When is it okay to represent a client accused of discrimination?

The National Football League has enlisted former U.S. Attorney General Loretta Lynch to defend it in the class action race discrimination suit filed by former Miami Dolphins head coach Brian Flores. I wrote about Flores’ case here. It strikes me as weak, at least as to his individual claim.

Lynch is a partner at Paul Weiss, the prestigious New York law firm. Paul Weiss frequently represents the NFL in lawsuits, including the high profile concussion litigation.

It’s not unusual in a major race discrimination case for the defense team to include a big-name African-American partner. Lynch will take on that role in this case.

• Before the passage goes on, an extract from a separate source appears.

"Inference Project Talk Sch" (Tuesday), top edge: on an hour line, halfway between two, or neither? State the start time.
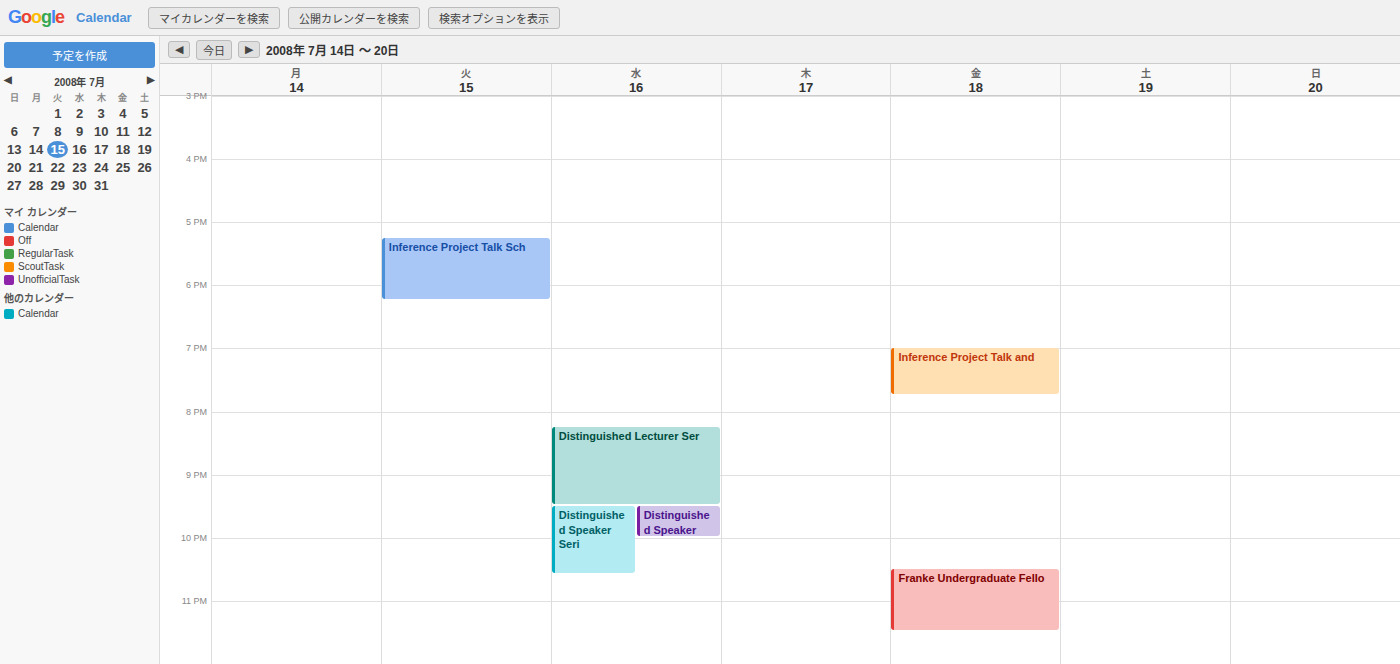
5:15 PM -- neither: a quarter of the way from the 5 PM line to the 6 PM line.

There’s irony it, though. Civil rights group routinely bash Republican presidential nominees for representing employers accused of race and/or gender discrimination. My friend Eric Dreiband received this treatment when President Trump nominated him to be an Assistant Attorney General.

Now, the rot seems to have spread to potential Democrat nominees. The major stated objection to Judge J. Michelle Childs, who is under consideration for the Supreme Court, is that she once was part of a labor and employment law practice that defends employers.

The trick, I guess, is to secure that high-level government or judicial post and then, once this itch is scratched and the credential established, move on to a big law firm. At that point, you can give a well-deserved finger to left-wing idiots who object to your client list.